:: Data records ::
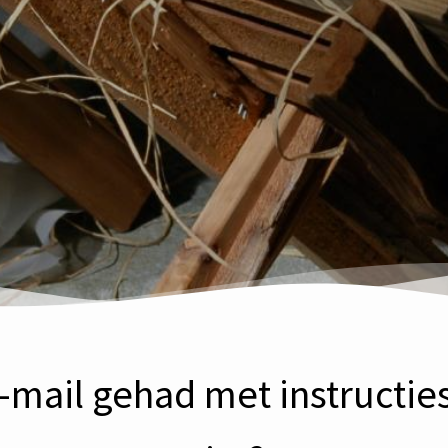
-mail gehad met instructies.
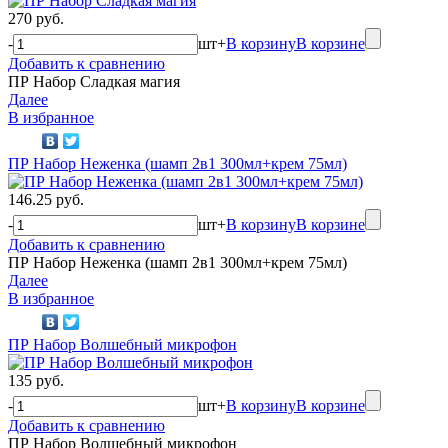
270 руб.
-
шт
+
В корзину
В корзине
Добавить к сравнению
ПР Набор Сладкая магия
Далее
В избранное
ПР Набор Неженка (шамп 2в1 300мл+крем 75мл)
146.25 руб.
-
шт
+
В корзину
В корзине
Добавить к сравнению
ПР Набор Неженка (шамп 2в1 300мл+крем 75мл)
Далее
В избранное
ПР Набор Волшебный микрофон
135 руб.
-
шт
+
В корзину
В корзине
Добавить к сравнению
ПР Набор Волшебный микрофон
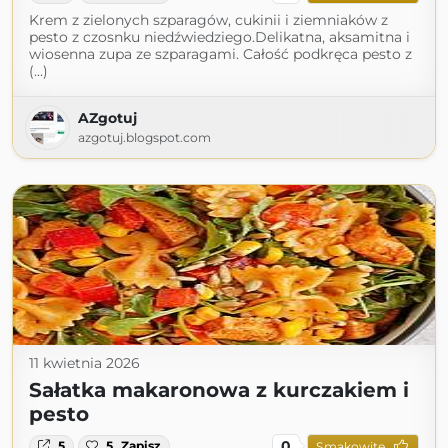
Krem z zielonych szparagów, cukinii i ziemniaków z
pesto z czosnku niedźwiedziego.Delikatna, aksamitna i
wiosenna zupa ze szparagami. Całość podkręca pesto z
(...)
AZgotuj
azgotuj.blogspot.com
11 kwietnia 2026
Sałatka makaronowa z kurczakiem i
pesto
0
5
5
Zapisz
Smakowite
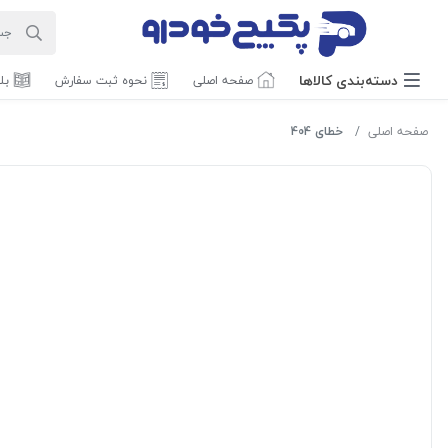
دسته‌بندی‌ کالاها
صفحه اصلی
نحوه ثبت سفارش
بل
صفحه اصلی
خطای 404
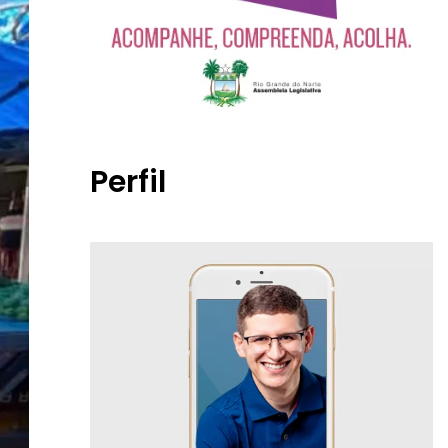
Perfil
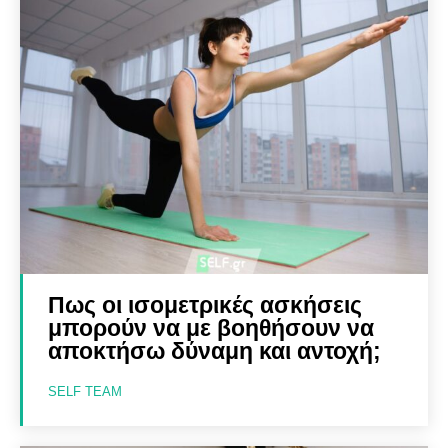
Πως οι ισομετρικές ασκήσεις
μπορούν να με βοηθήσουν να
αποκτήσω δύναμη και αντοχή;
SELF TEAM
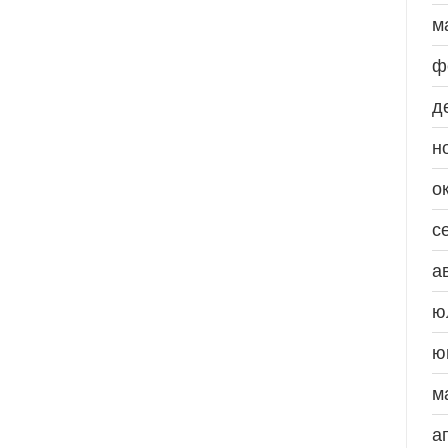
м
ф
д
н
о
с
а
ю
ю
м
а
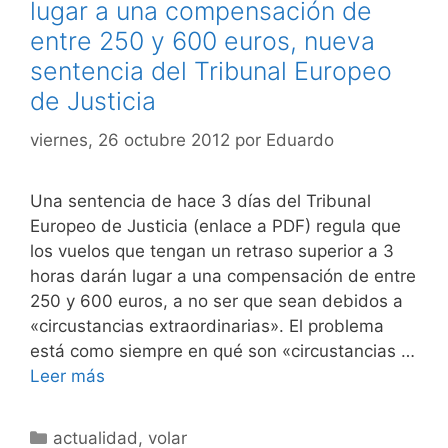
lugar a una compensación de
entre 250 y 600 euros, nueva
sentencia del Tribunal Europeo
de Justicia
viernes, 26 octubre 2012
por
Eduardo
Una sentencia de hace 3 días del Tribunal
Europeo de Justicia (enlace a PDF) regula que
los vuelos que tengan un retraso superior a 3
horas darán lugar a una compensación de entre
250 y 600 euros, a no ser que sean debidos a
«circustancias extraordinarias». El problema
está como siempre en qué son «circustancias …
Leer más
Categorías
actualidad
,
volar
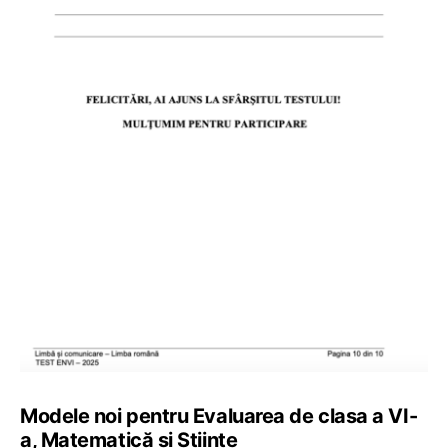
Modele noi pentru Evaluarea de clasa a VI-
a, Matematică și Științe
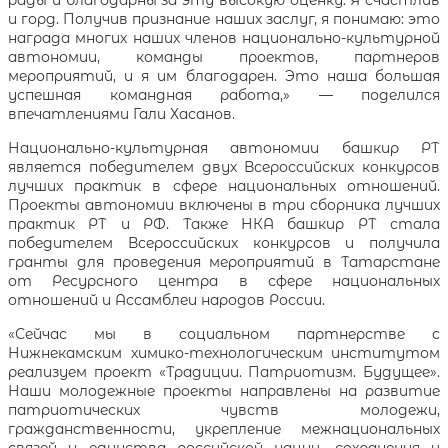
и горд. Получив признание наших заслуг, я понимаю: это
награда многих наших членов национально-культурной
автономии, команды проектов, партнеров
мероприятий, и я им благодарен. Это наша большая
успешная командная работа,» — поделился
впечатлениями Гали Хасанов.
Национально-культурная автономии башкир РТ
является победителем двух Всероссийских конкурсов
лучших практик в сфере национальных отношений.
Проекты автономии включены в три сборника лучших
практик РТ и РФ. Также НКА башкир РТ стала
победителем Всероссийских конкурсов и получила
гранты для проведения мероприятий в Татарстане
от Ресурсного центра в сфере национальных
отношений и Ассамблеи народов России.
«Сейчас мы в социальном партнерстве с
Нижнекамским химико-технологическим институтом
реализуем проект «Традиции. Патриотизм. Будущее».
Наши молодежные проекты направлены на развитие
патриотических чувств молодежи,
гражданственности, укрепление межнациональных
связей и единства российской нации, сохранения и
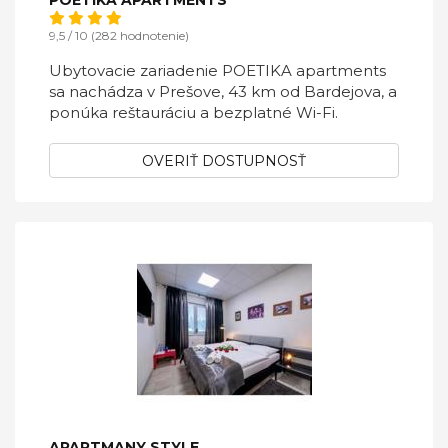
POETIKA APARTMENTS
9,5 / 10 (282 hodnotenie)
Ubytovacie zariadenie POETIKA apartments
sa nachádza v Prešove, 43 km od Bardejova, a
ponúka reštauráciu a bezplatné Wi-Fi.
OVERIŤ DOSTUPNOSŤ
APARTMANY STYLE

---

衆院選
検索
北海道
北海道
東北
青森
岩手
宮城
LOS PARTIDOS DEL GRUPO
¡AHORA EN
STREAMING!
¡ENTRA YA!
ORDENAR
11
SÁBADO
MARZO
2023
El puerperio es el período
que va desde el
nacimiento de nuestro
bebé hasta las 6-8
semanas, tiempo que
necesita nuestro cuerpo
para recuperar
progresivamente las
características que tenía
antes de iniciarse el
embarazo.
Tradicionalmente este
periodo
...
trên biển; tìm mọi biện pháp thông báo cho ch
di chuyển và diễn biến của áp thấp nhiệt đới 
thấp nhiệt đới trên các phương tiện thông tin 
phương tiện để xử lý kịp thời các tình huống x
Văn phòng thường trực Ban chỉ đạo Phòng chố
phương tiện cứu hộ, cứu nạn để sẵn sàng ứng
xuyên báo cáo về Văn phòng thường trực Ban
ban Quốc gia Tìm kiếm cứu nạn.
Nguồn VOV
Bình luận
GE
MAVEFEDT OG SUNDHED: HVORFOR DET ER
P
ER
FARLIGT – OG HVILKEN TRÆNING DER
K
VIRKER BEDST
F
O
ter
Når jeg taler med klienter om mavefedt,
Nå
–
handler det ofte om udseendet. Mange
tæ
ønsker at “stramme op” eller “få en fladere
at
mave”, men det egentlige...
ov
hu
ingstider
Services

:: Work instructions ::
From the data records above, pull out each line that contains the string "Europeo".

:: Your solution ::
sentencia del Tribunal Europeo
Europeo de Justicia (enlace a PDF) regula que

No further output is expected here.